• _Text extract_
::::

OD-II

"Ibanez v1 OD-855 Flying Fingers Overdrive II"

 

 

The GT OD-II distortion rack effect module compares to the Ibanez v1 OD-855 "Flying Fingers" Overdrive II.  It is similar to an MXR Distortion + (RR+) without the well-known volume drop, but not quite a Tube Screamer since it doesn't have the input and output buffers.

 

Description

It's a little difficult to keep track of which Ibanez pedals have which circuits, and thus, which sounds.  For many years, Maxon made the pedals for Ibanez.  Ibanez was just a brand - they didn't make pedals.  Maxon released many of those exact same circuits under the Maxon brand.  They are 100% identical except for the cases and cosmetics.  Many of the Maxon model numbers are the same as Ibanez part numbers, but not necessary used for the same circuits.  They sometimes used similar part numbers for different circuits.  Adding further to the confusion, very different circuits were often used in different versions of the same model.  As if that isn't enough, there were also changes in cosmetics - labeling, graphics, color, etc - that didn't really correspond to circuits or models in any obvious way.  So if you have an Ibanez OD-II, you may have one of multiple circuits that had that label/model number. 

Many of the classic overdrive and distortion pedals were developed and refined during the 1970's.  At that time the manufacturers were freely copying each other's designs, sometimes almost exactly, and sometimes with some changes.  Many of these pedal designs started from some of the same circuits and evolved over the years.  One of those early circuits is best known as the MXR Distortion +.  As far as distortion pedals go, it is pretty simple.  It has a single op amp stage, followed by clipping, and a volume control.  But that design results in a low-volume output.  Some manufacturers added another op amp stage after the clipping to boost the volume back up.  Numerous pedals are based on that circuit, including v1 of the Ibanez OD-855 Overdrive II.  This is the circuit in our OD-II module.  The original v1 pedal does not have the "OD-855" printed on it.  The v2 and v3 versions do have "OD-855" printed on them, but they are a different circuit.  Since all three versions are called "Overdrive II", v1 became known as the "Flying Fingers Overdrive II" due to a graphic on the side of the case that was used on the early versions of some Ibanez pedals.  Apparently some think those graphics look like "Flying Fingers", but it looks more like a dragonfly... 

To continue the story a little more, v2 and v3 (GT-855) added an input transistor stage and an output transistor stage to the v1 design.  After the Overdrive II, the next pedal based on tweaks to that 4-stage circuit was called the Tube Screamer.  Of course, the Tube Screamer became wildly popular and was and still is cloned, copied, tweaked and released in many, many forms as other well-known pedals.  One of the popular mods to the Tube Screamer is to remove those transistor input and output stages, resulting in, yes, a circuit with a design much like the v1 Overdrive II of some 40+ years ago.

::::

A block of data
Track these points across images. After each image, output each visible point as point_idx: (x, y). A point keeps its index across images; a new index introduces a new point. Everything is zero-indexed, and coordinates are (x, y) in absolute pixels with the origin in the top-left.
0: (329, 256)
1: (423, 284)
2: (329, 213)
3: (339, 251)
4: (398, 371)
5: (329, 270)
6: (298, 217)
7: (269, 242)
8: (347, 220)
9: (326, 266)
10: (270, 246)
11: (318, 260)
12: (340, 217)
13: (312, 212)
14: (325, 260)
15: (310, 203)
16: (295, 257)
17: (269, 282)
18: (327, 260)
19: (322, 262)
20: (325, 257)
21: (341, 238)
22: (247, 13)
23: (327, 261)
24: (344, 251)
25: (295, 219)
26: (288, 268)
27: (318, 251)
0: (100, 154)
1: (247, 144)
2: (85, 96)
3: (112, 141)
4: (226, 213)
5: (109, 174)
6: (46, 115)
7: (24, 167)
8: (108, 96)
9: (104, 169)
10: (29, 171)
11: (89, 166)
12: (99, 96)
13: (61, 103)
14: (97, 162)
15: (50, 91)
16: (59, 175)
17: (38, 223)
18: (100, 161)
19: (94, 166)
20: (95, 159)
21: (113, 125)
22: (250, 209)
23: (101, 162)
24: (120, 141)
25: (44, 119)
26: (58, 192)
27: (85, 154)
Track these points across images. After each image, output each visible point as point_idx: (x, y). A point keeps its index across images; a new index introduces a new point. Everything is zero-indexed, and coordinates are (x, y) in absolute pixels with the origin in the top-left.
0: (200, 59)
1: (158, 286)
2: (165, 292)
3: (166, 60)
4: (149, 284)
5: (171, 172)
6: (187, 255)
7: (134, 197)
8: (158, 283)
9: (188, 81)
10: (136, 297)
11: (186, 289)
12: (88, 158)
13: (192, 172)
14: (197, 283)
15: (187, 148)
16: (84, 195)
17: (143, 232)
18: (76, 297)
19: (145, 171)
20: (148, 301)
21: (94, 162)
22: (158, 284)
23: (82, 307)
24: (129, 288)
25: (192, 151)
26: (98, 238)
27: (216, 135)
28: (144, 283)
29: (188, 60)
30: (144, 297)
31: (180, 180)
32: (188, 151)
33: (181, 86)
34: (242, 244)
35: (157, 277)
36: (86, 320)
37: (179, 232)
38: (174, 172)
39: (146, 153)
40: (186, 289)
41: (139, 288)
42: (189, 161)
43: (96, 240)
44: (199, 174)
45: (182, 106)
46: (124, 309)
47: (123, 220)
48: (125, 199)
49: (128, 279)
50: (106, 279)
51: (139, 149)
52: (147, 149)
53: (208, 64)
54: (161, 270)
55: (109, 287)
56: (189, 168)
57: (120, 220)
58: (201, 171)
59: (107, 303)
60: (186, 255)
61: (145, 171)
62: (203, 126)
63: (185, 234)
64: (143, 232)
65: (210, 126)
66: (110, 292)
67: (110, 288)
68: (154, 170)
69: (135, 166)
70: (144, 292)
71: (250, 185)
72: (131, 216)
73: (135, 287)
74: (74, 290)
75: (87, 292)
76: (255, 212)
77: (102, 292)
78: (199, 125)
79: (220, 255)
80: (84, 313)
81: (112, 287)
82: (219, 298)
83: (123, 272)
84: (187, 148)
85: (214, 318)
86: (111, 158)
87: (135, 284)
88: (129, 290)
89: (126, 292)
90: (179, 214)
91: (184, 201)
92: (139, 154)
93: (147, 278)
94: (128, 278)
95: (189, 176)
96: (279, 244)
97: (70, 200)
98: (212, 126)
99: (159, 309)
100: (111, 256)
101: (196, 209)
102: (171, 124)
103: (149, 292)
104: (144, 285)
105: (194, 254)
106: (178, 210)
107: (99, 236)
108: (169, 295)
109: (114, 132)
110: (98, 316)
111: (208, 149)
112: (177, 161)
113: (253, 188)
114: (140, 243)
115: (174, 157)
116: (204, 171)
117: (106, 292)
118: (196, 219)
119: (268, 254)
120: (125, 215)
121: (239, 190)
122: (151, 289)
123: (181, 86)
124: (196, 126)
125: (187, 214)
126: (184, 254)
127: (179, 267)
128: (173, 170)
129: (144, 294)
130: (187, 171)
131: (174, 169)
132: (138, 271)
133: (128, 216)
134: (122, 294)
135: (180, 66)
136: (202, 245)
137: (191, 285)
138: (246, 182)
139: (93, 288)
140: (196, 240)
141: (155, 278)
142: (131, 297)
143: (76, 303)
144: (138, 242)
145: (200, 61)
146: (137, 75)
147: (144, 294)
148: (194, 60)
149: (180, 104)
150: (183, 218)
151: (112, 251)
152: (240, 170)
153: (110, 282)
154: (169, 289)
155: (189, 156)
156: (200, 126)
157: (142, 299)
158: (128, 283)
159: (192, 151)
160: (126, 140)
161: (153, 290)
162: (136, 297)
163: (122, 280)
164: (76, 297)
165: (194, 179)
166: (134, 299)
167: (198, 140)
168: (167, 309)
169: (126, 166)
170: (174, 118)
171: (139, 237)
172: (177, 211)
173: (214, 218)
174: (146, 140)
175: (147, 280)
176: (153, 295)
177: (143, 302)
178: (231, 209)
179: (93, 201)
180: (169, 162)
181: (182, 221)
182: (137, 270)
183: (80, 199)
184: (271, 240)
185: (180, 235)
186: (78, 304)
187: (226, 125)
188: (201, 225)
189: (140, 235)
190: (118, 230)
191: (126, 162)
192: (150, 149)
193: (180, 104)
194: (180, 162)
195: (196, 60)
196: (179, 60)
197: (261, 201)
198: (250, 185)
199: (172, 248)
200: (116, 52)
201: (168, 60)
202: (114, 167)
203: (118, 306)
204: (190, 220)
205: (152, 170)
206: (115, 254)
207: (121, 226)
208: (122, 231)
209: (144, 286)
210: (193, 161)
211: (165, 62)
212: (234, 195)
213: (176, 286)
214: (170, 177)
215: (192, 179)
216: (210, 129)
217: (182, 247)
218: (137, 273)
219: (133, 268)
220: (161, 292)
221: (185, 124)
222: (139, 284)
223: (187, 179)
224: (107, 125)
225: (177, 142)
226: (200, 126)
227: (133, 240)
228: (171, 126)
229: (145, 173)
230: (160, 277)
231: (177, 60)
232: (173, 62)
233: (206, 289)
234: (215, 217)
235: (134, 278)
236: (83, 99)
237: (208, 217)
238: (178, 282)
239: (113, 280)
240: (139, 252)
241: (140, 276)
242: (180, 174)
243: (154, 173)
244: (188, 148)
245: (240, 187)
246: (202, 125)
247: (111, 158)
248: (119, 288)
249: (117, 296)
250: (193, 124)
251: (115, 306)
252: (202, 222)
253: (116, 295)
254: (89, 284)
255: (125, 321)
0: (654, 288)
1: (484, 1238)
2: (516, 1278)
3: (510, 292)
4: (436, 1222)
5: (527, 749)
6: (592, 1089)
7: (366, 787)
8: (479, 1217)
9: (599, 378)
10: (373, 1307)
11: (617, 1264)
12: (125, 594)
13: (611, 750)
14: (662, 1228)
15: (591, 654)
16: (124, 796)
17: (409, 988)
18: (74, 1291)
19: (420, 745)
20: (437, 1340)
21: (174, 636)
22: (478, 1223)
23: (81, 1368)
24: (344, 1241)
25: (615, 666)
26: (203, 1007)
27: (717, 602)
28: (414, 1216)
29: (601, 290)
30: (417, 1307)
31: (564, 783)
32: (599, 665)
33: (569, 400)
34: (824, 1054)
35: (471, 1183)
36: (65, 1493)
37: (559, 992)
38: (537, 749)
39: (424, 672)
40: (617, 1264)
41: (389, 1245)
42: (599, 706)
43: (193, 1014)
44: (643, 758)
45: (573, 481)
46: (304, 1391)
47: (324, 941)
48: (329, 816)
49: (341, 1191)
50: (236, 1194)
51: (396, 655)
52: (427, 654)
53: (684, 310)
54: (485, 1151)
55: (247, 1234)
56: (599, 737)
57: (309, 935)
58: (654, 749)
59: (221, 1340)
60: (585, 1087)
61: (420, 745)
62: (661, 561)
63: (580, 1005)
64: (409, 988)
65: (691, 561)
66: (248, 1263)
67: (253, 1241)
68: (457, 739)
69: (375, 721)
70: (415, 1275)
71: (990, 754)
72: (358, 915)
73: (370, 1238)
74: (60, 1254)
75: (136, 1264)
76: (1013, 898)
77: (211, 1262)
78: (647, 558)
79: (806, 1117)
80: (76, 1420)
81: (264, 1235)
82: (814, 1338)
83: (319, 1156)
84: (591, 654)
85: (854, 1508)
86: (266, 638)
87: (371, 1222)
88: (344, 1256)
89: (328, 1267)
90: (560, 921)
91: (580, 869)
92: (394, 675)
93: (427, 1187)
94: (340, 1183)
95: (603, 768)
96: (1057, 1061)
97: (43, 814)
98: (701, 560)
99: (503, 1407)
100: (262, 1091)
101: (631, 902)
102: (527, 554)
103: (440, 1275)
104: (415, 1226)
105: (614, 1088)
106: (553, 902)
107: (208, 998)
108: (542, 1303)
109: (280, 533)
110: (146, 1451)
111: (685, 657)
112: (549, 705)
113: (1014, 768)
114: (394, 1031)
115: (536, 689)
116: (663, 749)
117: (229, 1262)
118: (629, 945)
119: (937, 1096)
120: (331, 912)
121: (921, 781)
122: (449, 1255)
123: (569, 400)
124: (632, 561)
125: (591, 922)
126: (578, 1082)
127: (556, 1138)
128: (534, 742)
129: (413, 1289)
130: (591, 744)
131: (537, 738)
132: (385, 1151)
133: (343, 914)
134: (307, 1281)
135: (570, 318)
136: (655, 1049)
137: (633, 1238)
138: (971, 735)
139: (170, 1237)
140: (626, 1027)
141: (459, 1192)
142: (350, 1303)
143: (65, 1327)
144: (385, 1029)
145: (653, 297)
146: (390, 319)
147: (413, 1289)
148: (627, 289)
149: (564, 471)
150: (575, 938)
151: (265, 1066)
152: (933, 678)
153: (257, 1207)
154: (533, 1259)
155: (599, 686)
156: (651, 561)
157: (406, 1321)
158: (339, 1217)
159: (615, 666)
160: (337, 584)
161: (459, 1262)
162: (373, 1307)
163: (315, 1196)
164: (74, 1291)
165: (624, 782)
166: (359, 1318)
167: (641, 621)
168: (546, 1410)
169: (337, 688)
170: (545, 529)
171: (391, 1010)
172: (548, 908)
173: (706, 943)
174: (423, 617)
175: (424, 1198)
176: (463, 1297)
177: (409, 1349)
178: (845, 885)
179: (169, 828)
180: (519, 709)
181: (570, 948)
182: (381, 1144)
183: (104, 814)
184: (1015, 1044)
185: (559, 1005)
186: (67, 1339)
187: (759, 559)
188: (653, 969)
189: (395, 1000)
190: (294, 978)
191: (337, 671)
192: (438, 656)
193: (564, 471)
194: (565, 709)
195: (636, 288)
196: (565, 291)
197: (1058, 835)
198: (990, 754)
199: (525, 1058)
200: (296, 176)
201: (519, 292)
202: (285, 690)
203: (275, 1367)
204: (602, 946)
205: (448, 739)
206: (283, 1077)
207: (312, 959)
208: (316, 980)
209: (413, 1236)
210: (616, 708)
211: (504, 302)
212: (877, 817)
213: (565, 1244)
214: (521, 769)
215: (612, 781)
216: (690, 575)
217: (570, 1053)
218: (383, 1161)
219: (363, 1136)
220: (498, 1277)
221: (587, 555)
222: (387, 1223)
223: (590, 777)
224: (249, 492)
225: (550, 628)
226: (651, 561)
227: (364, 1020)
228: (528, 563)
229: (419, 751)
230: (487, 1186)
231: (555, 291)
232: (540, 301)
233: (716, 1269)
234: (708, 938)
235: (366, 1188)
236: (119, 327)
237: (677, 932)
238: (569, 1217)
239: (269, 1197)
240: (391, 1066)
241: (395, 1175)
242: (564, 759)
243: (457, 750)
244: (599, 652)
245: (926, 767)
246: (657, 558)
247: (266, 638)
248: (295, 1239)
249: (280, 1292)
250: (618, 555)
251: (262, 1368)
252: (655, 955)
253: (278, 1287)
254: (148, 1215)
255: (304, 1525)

::::

• _What is required_
Extract everything in the OD-II module text from "The GT OD-II" down to "and output buffers.", copied word for word.

• _Full response_
The GT OD-II distortion rack effect module compares to the Ibanez v1 OD-855 "Flying Fingers" Overdrive II.  It is similar to an MXR Distortion + (RR+) without the well-known volume drop, but not quite a Tube Screamer since it doesn't have the input and output buffers.